The Greek Cypriot-controlled Republic of Cyprus does not recognise the TRNC. It regards anyone who has entered the island via North Cyprus as having used an “illegal port of entry” and reserves the right to prosecute travellers.
In practice Greek Cypriot immigration officers do not take action against citizens of EU countries, as the whole of the island has been deemed to be part of the EU since 2004.
However, some non-EU nationals have been prevented from entering Cyprus via the South if they stated that they intended to stay at hotels in the TRNC which were formerly owned by Greek Cypriots. They also face deportation if they entered via Ercan.
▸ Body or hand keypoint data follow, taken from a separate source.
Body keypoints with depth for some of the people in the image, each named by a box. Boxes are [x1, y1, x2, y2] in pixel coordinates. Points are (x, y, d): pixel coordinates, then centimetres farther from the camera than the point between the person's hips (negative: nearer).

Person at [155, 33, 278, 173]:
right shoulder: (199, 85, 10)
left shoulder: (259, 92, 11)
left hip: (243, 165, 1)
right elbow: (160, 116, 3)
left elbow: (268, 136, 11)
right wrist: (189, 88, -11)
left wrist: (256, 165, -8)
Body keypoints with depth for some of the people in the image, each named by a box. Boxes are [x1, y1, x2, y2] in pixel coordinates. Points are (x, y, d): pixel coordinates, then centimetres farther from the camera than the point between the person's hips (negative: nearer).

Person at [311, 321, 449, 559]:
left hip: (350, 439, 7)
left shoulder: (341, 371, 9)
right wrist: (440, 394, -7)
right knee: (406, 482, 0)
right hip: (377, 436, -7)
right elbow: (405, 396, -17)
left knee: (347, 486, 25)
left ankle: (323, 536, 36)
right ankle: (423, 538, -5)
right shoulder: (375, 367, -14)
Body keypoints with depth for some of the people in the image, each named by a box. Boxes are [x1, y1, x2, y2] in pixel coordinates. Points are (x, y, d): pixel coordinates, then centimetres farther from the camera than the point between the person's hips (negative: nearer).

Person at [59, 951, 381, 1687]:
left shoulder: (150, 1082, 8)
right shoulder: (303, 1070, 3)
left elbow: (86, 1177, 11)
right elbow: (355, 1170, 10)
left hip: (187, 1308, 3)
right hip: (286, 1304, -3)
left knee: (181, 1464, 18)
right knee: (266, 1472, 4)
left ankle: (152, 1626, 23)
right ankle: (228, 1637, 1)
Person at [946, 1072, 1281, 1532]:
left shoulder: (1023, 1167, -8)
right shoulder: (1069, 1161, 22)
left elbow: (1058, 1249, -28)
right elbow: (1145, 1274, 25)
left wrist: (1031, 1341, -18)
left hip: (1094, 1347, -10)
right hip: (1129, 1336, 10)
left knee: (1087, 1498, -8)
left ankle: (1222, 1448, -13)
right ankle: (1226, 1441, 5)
In the event of a no-deal Brexit, the Foreign and Commonwealth Office advice says:
“If there’s no deal, the European Commission has proposed that British citizens would not need a visa for short stays in the EU, including Cyprus”.
“You would be able to stay in Cyprus for up to 90 days in any 180-day period.”
“The Republic of Cyprus does not recognise the self-declared ‘Turkish Republic of Northern Cyprus’ in the north of Cyprus, nor residence permits issued by the administration there. After Brexit, the Republic of Cyprus intends to treat UK visitors, including those travelling to or from the north, as other non-EU nationals for visa purposes, unless they are registered as resident in the Republic.
“The current practice in the Republic is for non-EU nationals who do not require a visa to be admitted for 90 days, and for passports to be stamped accordingly. If that happens, the Republic of Cyprus authorities may count time spent in the north of Cyprus towards the 90 day visa free total. If you overstay, you may potentially face difficulties at the airport on exit or re-entry.
“If you’re intending to stay for longer than 90 days, or your stay would take you over the 90 days in the 180-day limit, you may need to get a visa before you travel.”